Je prépare l'assemblage en recouvrement d'un volume solide. Actuellement, je classe tout ce qui va parler d'épicerie.
Le déploiement nécessaire à cette réalisation proposera d'autres opportunités.
Avec les gestes, les heures de travail lentes et simples se projettera au delà de l'oeuvre en cours une pensée neuve.
Dans cet espoir, je peux aussi faire des petites réalisations pour rester en attente active.

J'aime ce déploiement visuel, c'est une retrouvaille. J'ai peu de place et tout était tassé et caché. Là, cela s'étend sur le sol de presque toute la maison. Je revois ces "reliques", je les questionne et je les écoute. Elles donnent la dernière orientation. Il s'agira souvent d'un nom sur le bois: Lors d'un projet antérieur, j'avais repéré 23 fois le mot BEZIERS sur des caisses d'anciennes entreprises. Ces 23 BEZIERS sont devenus le centre d'un travail suivant, une armoire évoquant mes marches dans les rues de ma ville.

J'avais procédé ainsi pour LA LIVREUSE DE CHOCOLAT, tout étendre, choisir les planches de caisse marquées CHOCOLAT, j'ai eu sur le sol l'étendue de la face forte du meuble, la largeur, la hauteur: 7 mètres.
Et j'ai gardé une réserve de planches, pour la possibilité de monter encore.
Cette réserve c'est de l'espoir. Espoir d'exposer dans une grande ville et occasion d'agrandir encore pour ce jour là. Dans un grand lieu, 6 ou 8 mètres de haut c'est bien.

Cette réserve, c'est pour faire face à l'incertitude du moment où j'arrête une oeuvre. Arrêter, c'est une action située, une décision. Pourtant, souvent j'ai repris des oeuvres anciennes et apporté de la sonorité, des surprises. Cette possibilité d'avancer à nouveau est le réveil du camp de pensée qui entoure l'oeuvre. J'ai deux grands meubles qui peuvent êtres complétés, organisés ou décorés sur leurs faces intérieures, comme l'étaient les armoires retables, les cabinets de curiosités.
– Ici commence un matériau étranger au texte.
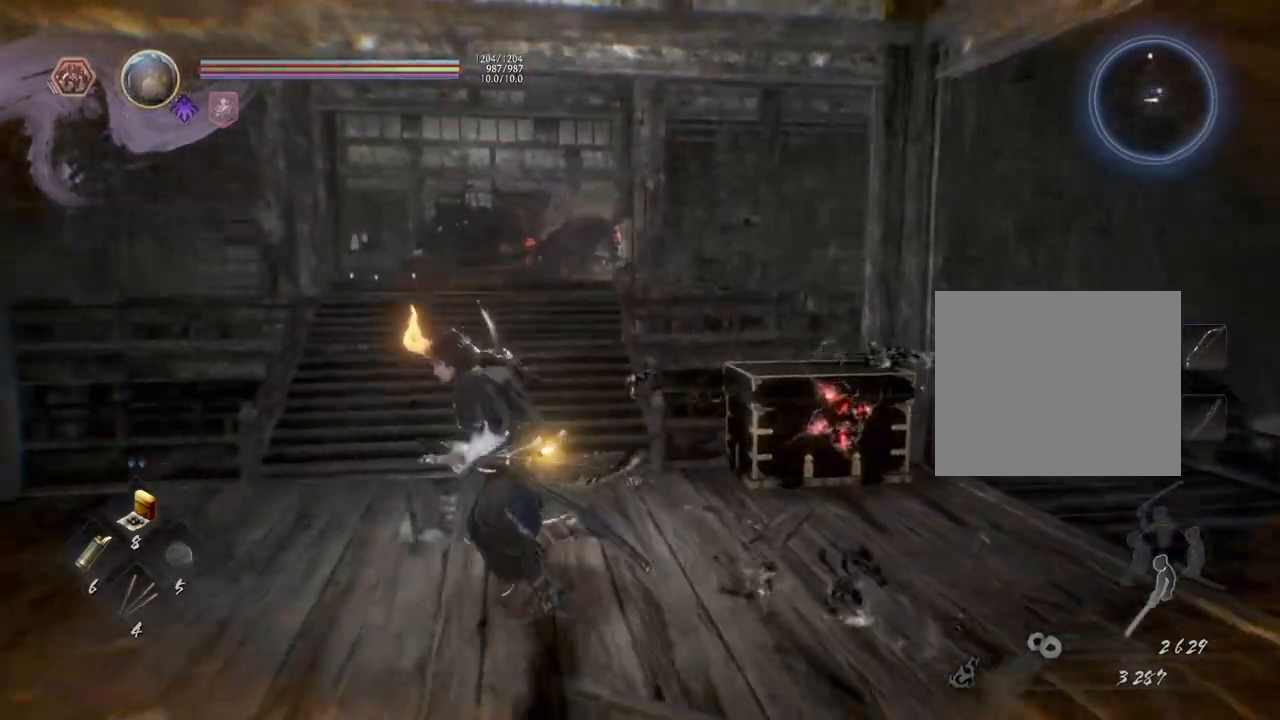
{"buttons": [], "left_stick": "up-left", "right_stick": "right", "events": [[83, "left_stick", "up-left"]]}
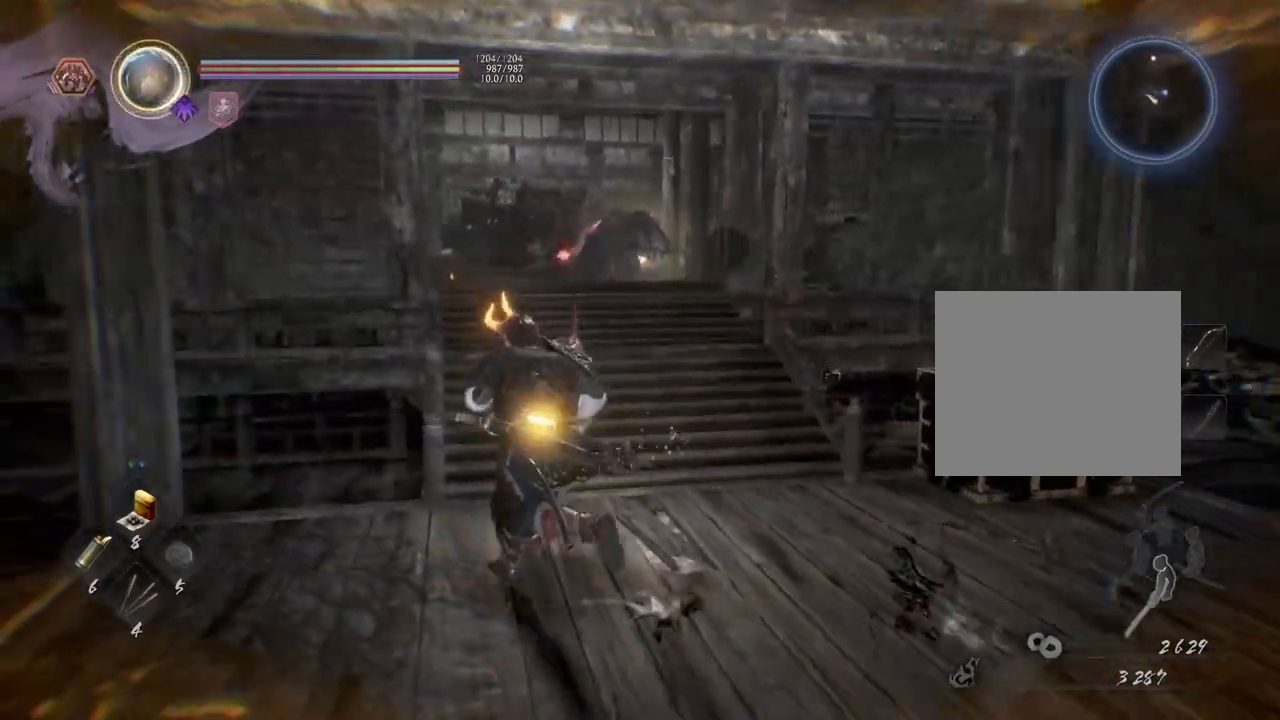
{"buttons": [], "left_stick": "center", "right_stick": "down-right", "events": [[333, "left_stick", "center"], [333, "right_stick", "down-right"]]}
Au final, le premier abord est ludique, coloré, les surprises donnent au thème un ton joyeux.
Et mes visiteurs le voient bien et me le disent. Ce qu'ils ne voient pas, ou ce qu'ils voient moins vite dans l'effacement des caractères, les taches, l'usure, la fragilité, les trous des insectes, c'est la mélancolie.
Mais peut-être la voient-ils et ne le disent pas.
Faite de signes porteurs de nostalgie, l'oeuvre terminée sera à la fois nouvelle et ancienne.
Elle vient d'avant, d'un ailleurs collectif. Elle place sa réalité particulière entre la réalité générale et moi.
Elle me donne sa distance.
Mais mon stock de fragments, vieux de 40 à 60 ans, est irremplaçable, il s'épuise, alors je l'épargne si je peux.
Je pense à quelques réalisations à venir, pour ce qu'il me reste de temps et d'idées.